The Audit Committee of the Company has, at its meeting held on September 21, 2021, approved and recommended the Business Transfers to the Board of Directors. Pursuant thereto, the Board of Directors of the Company, at its meeting held on September 21, 2021 has approved the Business Transfers, subject to the approval of the members and other requisite approvals.
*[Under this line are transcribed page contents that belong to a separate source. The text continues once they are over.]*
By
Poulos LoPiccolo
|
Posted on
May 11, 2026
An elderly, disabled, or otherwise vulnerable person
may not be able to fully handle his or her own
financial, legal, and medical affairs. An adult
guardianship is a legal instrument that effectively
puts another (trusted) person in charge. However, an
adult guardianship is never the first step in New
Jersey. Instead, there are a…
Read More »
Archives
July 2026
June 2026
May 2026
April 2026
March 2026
The Board of Directors has further accorded its approval for the execution of relevant transaction documents for giving effect to the above.

In terms of Section 180(1)(a) of the Companies Act, 2013 (“ Act ”) a company shall not, except with the consent of the members by way of a special resolution, sell, lease, or otherwise dispose of the whole, or substantially the whole, of the undertaking of the Company in which the investment of the Company, exceeds 20% of its net worth as per the audited balance sheet of the preceding financial year or 20% of the total income of the company during the previous financial year.
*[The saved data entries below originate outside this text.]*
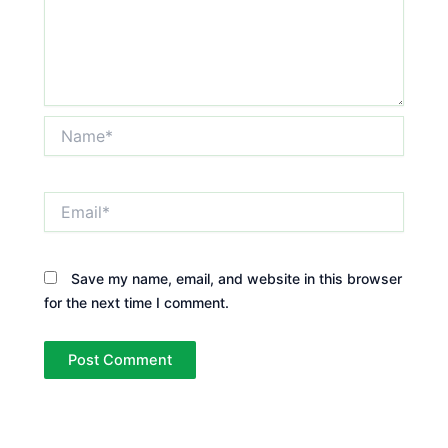
Name*
Email*
Save my name, email, and website in this browser
for the next time I comment.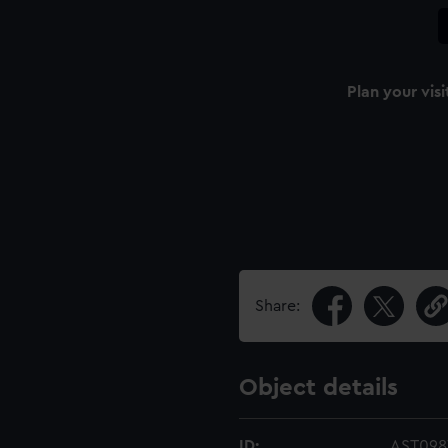
Plan your visi
Share:
Object details
ID:
AST098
Since the proposed Transaction involves transfer/sale of the Undertakings as mentioned above and the net worth of Undertakings exceeds 20% of the net worth of the Company as per the last audited balance sheet and also income of Undertakings exceeds 20% of the total income of the Company during the previous financial year, approval of the shareholders of the Company is sought under Section 180(1)(a) of the Companies Act, 2013 for the transactions mentioned under resolution Nos. 6 to 9.

Further, while the aforementioned Business Transfers would constitute related party transactions as per the Companies Act, 2013 (“ Act ”) and the Securities and Exchange Board of India (Listing Obligations and Disclosure Requirements) Regulations, 2015 (“ LODR ”), in light of the exemptions set out under section 188 of the Act and regulation 23 of LODR for transactions between a holding company and its wholly owned subsidiary whose accounts are consolidated with such holding company and placed before the shareholders at the general meeting for approval, the approval of the shareholders of Company is not required under section 188 of the Act and regulation 23 of LODR for undertaking aforementioned the Business Transfers.

The Board is of the opinion that the resolutions as set out in item Nos. 6 to 9 of this Notice are in the best interest of the Company and hence, the recommends passing of the resolutions for approval of the members by way of Special resolutions.

None of the Directors, Key Managerial Personnel of the Company and their relatives, is in any way concerned or interested in the said Resolution except to the extent of their respective shareholding, if any, in the Company.